O ônibus chega, ele sobe, não há lugar para se sentar, vai em pé toda a viagem, mas não acha ruim, dessa forma pode apreciar a vista, as formas, o concreto, o asfalto cheio de emendas mal feitas, os não lugares e pessoas que passam, passam e passam sempre apresadas, quanto a ele, não há pressa, a menos que sua mãe comece a cheirar mal, mas ela está bem guardada, levará algum tempo até quererem enterra-la como indigente. A vontade de estar se dirigindo a outro lugar o toma e um calafrio aponta em suas costas. “Não consigo imaginar como ela está”, diz para si. Não consegue chorar, talvez seja o ônibus, talvez seja a poluição ou um vírus que os países europeus tenham lançado na América Latina, quem vai saber dessas coisas, no entanto, sabe que gostaria de estar sonhando, mas sonhar tem sido cada vez menos permito. 

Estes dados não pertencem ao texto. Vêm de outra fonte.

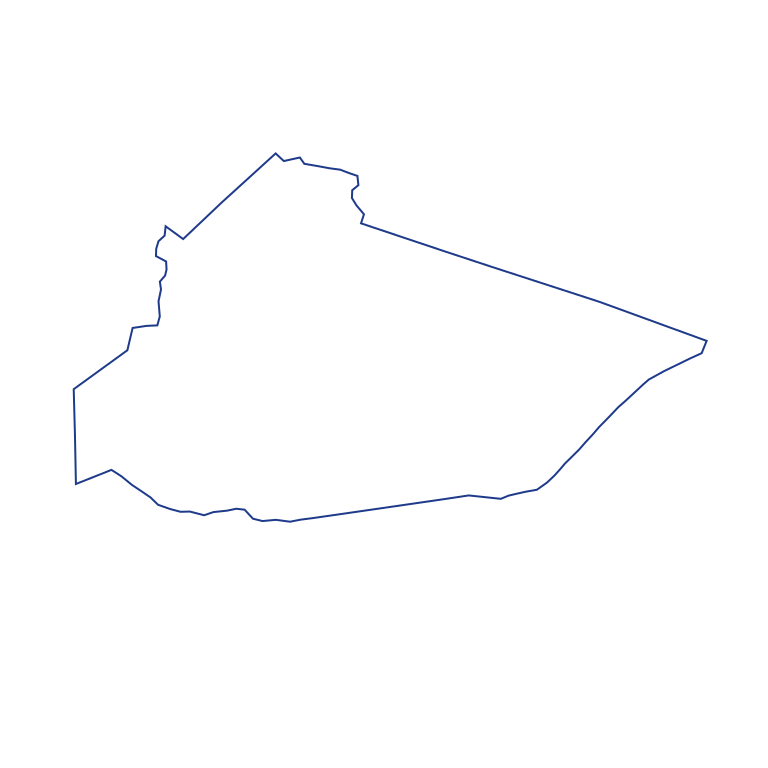 Nova Olinda, Ceará, Brazil (Equal Earth projection), rotated 288°
{"feature_id": "56859067B48732903430500", "entity_name": "Nova Olinda", "entity_type": "district", "adm_level": 2, "iso_a3": "BRA", "parent_name": "Brazil", "parent_adm1": "Ceará", "projection": "equal_earth", "projection_center": [-39.668, -7.106], "detail": "fine", "context": "isolated", "style": "outline", "palette": "blue", "viewbox_px": 768, "rotation_deg": 288, "n_neighbors": 0, "source": "geoboundaries", "source_scale": "gbopen_adm2", "svg_char_len": 1257}
<svg xmlns="http://www.w3.org/2000/svg" viewBox="0 0 768 768"><g transform="rotate(288 384 384)"><path d="M218.1,151.3L215.1,162.7L210.1,175.6L206.5,188.4L204.0,196.9L199.3,206.5L199.0,219.3L199.6,230.0L202.7,238.8L203.6,253.5L209.5,261.4L215.1,274.0L219.7,282.0L221.4,290.3L215.4,301.0L216.1,310.8L221.4,323.1L224.0,337.2L229.2,346.6L234.5,357.8L245.6,380.4L286.1,462.6L295.4,481.4L304.2,499.0L310.9,530.6L316.4,537.1L320.7,544.2L325.6,552.5L330.6,562.0L340.5,569.4L349.6,574.4L357.5,577.9L364.1,580.6L371.8,584.6L381.9,589.8L391.5,593.9L400.0,597.9L409.6,601.9L417.4,605.8L423.7,608.9L434.6,614.1L442.8,619.0L463.8,630.7L470.1,634.5L476.4,640.4L482.5,646.1L488.1,651.9L502.6,666.9L511.5,676.6L524.7,677.5L528.7,563.7L528.7,461.0L528.7,448.9L528.9,401.1L529.7,312.5L539.2,312.5L545.3,302.7L551.0,296.0L558.5,293.9L565.2,298.2L573.7,294.4L573.8,286.0L574.3,276.1L572.4,265.9L570.7,253.2L568.8,240.2L573.4,234.0L565.1,219.8L569.8,209.7L506.2,173.4L459.8,148.2L466.5,127.6L457.3,129.5L450.1,125.4L442.1,125.6L435.2,127.6L433.2,138.9L425.7,141.8L419.5,142.3L412.1,139.2L405.0,142.7L393.0,144.0L378.9,149.9L369.7,150.3L365.9,140.2L359.6,127.6L336.8,129.5L283.2,90.5L238.4,106.4L193.7,121.9L218.1,151.3Z" fill="none" stroke="#1e3a8a" stroke-width="2"/></g></svg>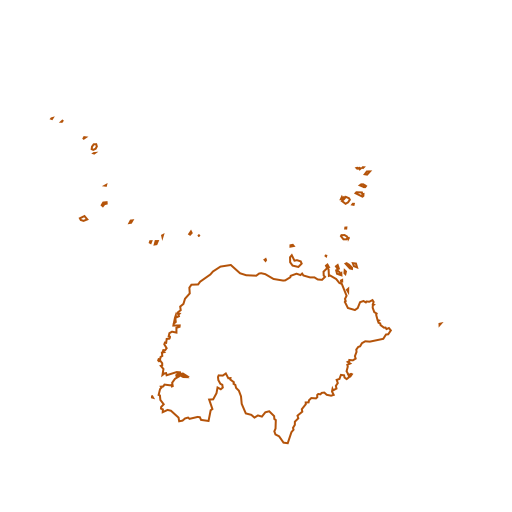 Belitung Timur, Bangka-Belitung, Indonesia, rotated 254°
{"feature_id": "22746128B98690900191937", "entity_name": "Belitung Timur", "entity_type": "district", "adm_level": 2, "iso_a3": "IDN", "parent_name": "Indonesia", "parent_adm1": "Bangka-Belitung", "projection": "albers", "projection_center": [108.219, -2.955], "detail": "fine", "context": "isolated", "style": "outline", "palette": "amber", "viewbox_px": 512, "rotation_deg": 254, "n_neighbors": 0, "source": "geoboundaries", "source_scale": "gbopen_adm2", "svg_char_len": 6180}
<svg xmlns="http://www.w3.org/2000/svg" viewBox="0 0 512 512"><g transform="rotate(254 256 256)"><path d="M101.0,289.7L101.1,292.4L104.8,291.7L107.1,292.9L105.6,293.1L106.4,296.8L109.2,297.0L111.3,299.6L114.7,299.4L114.8,302.3L118.3,304.9L117.0,307.8L114.8,307.6L112.7,309.2L113.8,311.9L115.8,312.3L120.3,311.3L124.3,313.7L126.3,313.8L126.7,316.9L128.9,315.0L129.3,316.8L130.3,317.1L129.0,320.3L129.9,323.5L132.5,323.5L136.1,326.2L138.4,326.6L140.4,329.2L140.5,331.2L143.0,333.8L143.9,337.5L142.3,341.8L141.3,355.5L144.7,359.3L144.3,361.5L147.3,365.1L150.1,363.9L149.8,361.3L151.5,360.8L151.8,359.3L155.2,356.7L157.0,356.8L158.0,355.4L159.5,355.3L160.1,356.4L160.9,355.2L166.4,355.3L167.4,356.1L169.5,354.2L174.1,353.9L176.4,354.7L176.7,355.8L177.4,355.0L179.4,356.4L181.5,355.8L180.8,352.3L181.8,349.7L181.1,348.8L183.1,346.9L182.9,343.3L177.9,339.4L176.8,336.2L180.7,330.0L187.3,328.8L186.8,328.3L188.1,329.3L188.1,329.8L190.2,329.7L192.8,332.1L205.5,330.8L207.1,328.7L211.8,326.7L216.8,321.9L216.8,320.6L223.2,322.1L224.9,321.4L222.3,316.6L218.6,315.7L216.9,316.6L214.9,312.9L216.4,308.9L219.3,306.3L220.5,302.1L224.2,296.2L226.4,295.5L225.4,293.5L227.8,290.1L227.4,283.9L226.1,283.1L224.5,277.3L224.9,275.3L229.1,266.5L236.0,259.9L238.0,256.3L238.3,254.2L237.0,250.8L240.2,241.3L243.8,235.9L254.3,229.3L255.6,218.9L253.0,210.4L250.8,207.0L246.7,195.2L244.6,192.5L246.2,186.0L243.9,183.2L238.3,182.0L234.5,176.0L229.9,173.0L228.3,169.2L224.7,168.7L223.2,165.0L222.4,164.6L221.6,166.5L220.8,165.2L219.3,165.3L218.9,162.4L221.0,162.5L219.0,161.1L215.9,159.5L216.5,161.0L214.7,160.7L213.6,158.2L211.9,157.4L210.3,163.5L209.0,163.0L208.9,159.7L204.3,158.4L206.4,154.4L205.7,151.5L202.8,149.9L202.2,151.0L201.2,150.7L200.4,149.9L200.9,147.3L197.3,145.7L197.9,144.6L196.4,143.5L192.0,144.7L190.4,142.6L191.1,141.0L190.0,140.2L188.9,141.0L189.0,138.9L185.8,138.4L185.2,136.4L183.0,135.3L183.7,134.0L182.6,133.2L181.6,133.7L181.5,135.2L178.8,136.3L176.7,135.7L176.6,134.2L172.9,135.9L167.4,133.3L168.4,135.8L168.2,137.3L166.0,137.2L166.3,147.8L164.8,151.7L165.1,148.8L163.8,147.4L163.2,153.3L159.4,156.7L159.2,155.8L158.6,156.2L159.7,152.8L160.4,151.9L161.8,150.8L163.2,146.6L162.5,146.5L161.4,148.5L160.3,144.3L157.3,140.5L153.9,140.1L153.8,139.3L155.5,139.5L155.2,138.2L157.6,132.6L156.2,130.9L156.6,128.6L155.6,128.9L154.5,127.1L149.3,124.1L148.4,125.2L144.0,124.4L138.9,126.4L137.0,123.2L135.5,122.6L134.2,124.2L131.6,123.3L132.4,128.6L130.7,131.6L122.0,137.0L118.3,136.6L118.0,140.0L119.4,143.0L119.4,146.2L117.8,147.2L117.4,155.5L116.5,157.6L113.6,158.0L110.5,164.9L120.2,169.9L120.9,171.9L130.9,171.4L130.0,175.3L135.0,180.2L140.2,182.8L137.6,185.4L138.7,187.8L141.5,188.1L143.0,186.5L147.1,185.6L150.1,186.1L151.5,187.2L150.2,191.1L151.4,194.6L146.1,195.7L145.7,197.8L144.4,197.2L140.8,199.9L139.3,199.2L137.8,200.6L134.7,200.5L131.3,202.4L125.2,202.9L117.8,201.5L107.5,202.8L104.6,207.7L101.1,210.0L102.2,213.9L100.0,217.4L103.2,221.9L103.1,225.9L97.1,229.3L94.3,228.7L92.8,229.8L84.7,227.2L82.4,225.3L79.1,225.5L76.3,228.5L69.0,231.0L67.3,234.9L76.9,241.5L78.7,244.2L80.6,244.2L83.0,246.8L86.0,247.7L88.3,251.9L91.1,251.9L93.6,257.6L96.1,257.8L99.8,263.0L101.5,263.4L100.8,266.2L102.7,267.2L104.2,270.0L102.6,274.4L103.4,276.0L105.5,276.5L106.2,277.8L105.3,279.8L106.3,281.4L105.9,284.0L103.1,285.7L101.0,289.7ZM240.6,287.1L236.7,288.5L233.8,293.7L236.1,297.8L238.5,297.5L240.7,294.2L240.9,291.7L246.9,290.6L245.4,288.4L240.6,287.1ZM286.5,356.5L285.2,353.7L281.5,356.5L282.2,359.3L284.2,361.7L285.9,361.3L288.1,358.6L286.5,356.5ZM340.8,97.1L338.9,97.5L337.3,99.9L337.7,103.9L341.7,102.1L340.8,97.1ZM251.7,343.1L247.9,344.7L247.1,347.6L248.2,349.0L249.7,348.8L251.7,346.9L252.5,343.9L251.7,343.1ZM287.9,375.3L289.6,370.1L288.9,369.0L283.7,374.7L284.2,375.8L286.0,376.4L286.1,375.2L287.9,375.3ZM404.0,127.5L402.9,128.8L403.3,131.4L405.2,133.2L407.5,133.2L408.1,130.8L406.3,128.5L404.0,127.5ZM223.9,340.0L218.1,342.9L217.1,344.7L218.2,345.1L221.9,343.1L224.1,341.1L223.9,340.0ZM220.1,329.1L216.6,329.0L213.9,332.8L216.1,333.3L215.5,331.5L217.4,331.8L220.2,330.0L220.1,329.1ZM222.4,347.1L219.3,347.3L217.2,350.0L221.2,350.0L222.4,347.1ZM347.4,121.7L346.1,122.5L347.6,124.6L347.5,126.9L348.9,127.2L349.5,123.9L347.4,121.7ZM306.7,385.9L304.6,383.1L303.6,385.2L305.9,388.9L306.7,385.9ZM163.1,151.7L159.8,152.9L159.4,156.4L162.7,153.0L163.1,151.7ZM295.3,378.9L295.9,376.9L295.3,375.3L293.2,377.9L293.3,379.6L292.4,379.0L292.1,379.9L292.9,381.0L295.3,378.9ZM298.0,163.6L295.0,161.8L294.8,163.6L297.4,165.7L298.0,163.6ZM224.0,330.0L220.9,331.0L221.0,332.2L224.8,332.0L224.0,330.0ZM322.6,143.4L322.4,145.1L324.3,147.1L324.6,145.3L322.6,143.4ZM227.4,320.6L226.2,320.8L225.5,322.9L228.1,322.3L227.4,320.6ZM217.8,337.3L215.1,336.3L214.0,336.9L216.3,338.2L217.8,337.3ZM115.9,315.6L116.5,314.9L116.1,312.3L114.3,313.6L115.9,315.6ZM295.5,197.8L294.7,198.5L295.9,200.5L297.5,200.2L295.5,197.8ZM289.0,354.8L287.4,353.4L287.1,356.6L288.3,356.6L287.9,355.0L289.0,354.8ZM256.8,292.1L255.5,291.7L255.2,295.0L256.6,294.4L256.8,292.1ZM198.4,334.1L196.2,334.7L199.1,335.6L198.4,334.1ZM298.2,157.6L297.5,158.3L299.1,159.5L299.4,158.4L298.2,157.6ZM311.3,380.8L312.3,379.6L312.0,378.8L310.7,379.5L311.3,380.8ZM417.0,125.0L417.6,123.6L416.0,122.0L417.0,125.0ZM250.4,264.4L250.0,263.2L248.7,263.8L249.3,264.5L250.4,264.4ZM209.2,332.2L209.0,330.9L207.8,330.8L207.6,331.8L209.2,332.2ZM140.2,413.7L139.0,413.4L140.1,415.1L140.2,413.7ZM279.2,364.4L279.5,363.5L278.9,362.7L278.3,363.9L279.2,364.4ZM258.5,350.7L258.7,349.7L257.8,349.3L257.5,350.3L258.5,350.7ZM301.6,171.4L300.1,171.3L301.8,172.4L301.6,171.4ZM312.9,376.9L312.0,377.4L312.1,378.4L312.9,377.7L312.9,376.9ZM292.0,207.6L291.1,205.8L291.1,206.7L292.0,207.6ZM236.9,323.6L237.6,322.4L236.4,323.3L236.9,323.6ZM148.1,118.0L149.8,117.6L149.8,117.4L148.7,117.0L148.1,118.0ZM365.6,131.5L365.3,130.2L364.9,131.1L365.6,131.5ZM444.7,98.5L444.7,97.3L444.4,96.9L443.9,97.6L444.7,98.5ZM311.6,384.0L311.9,383.2L311.5,382.5L311.1,383.1L311.6,384.0ZM438.7,105.8L438.5,106.4L439.8,108.0L438.7,105.8ZM399.4,129.5L399.6,128.4L399.5,128.1L399.1,128.7L399.4,129.5ZM248.6,349.9L247.2,349.7L247.7,350.2L248.6,349.9Z" fill="none" stroke="#b45309" stroke-width="2"/></g></svg>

O ônibus corta a cidade, pessoas sobem, descem, voltam a subir em outros coletivos - nossas vidas passam - e por vezes os motoristas queimam as paradas, então você é privado de descer, de subir, de viver, mas nunca de morrer. Felizes são os que morrem velhos, já lhe disseram várias vezes, mas Carlos não vê vantagens em envelhecer, os velhos só são respeitados por financeiras e essas não têm coração. Envelhecer foi o castigo de Deus para com a maldade humana, era nisso que Carlos acreditava, mas ele amava sua mãe, não a tratava mal, ele amava sua coroa, como a chamava carinhosamente em segredo, apesar de todo o distanciamento. 

O câncer em sua mãe não havia devorado apenas seus órgãos, também devorava Carlos, e Carlos que sonhava em ser vegetariano sabia que, assim como o câncer, não podia voltar e concertar os copos quebrados. A verdade era que sua mãe havia morrido e seu único filho tinha desaprendido a chorar em alguma parte de sua existência.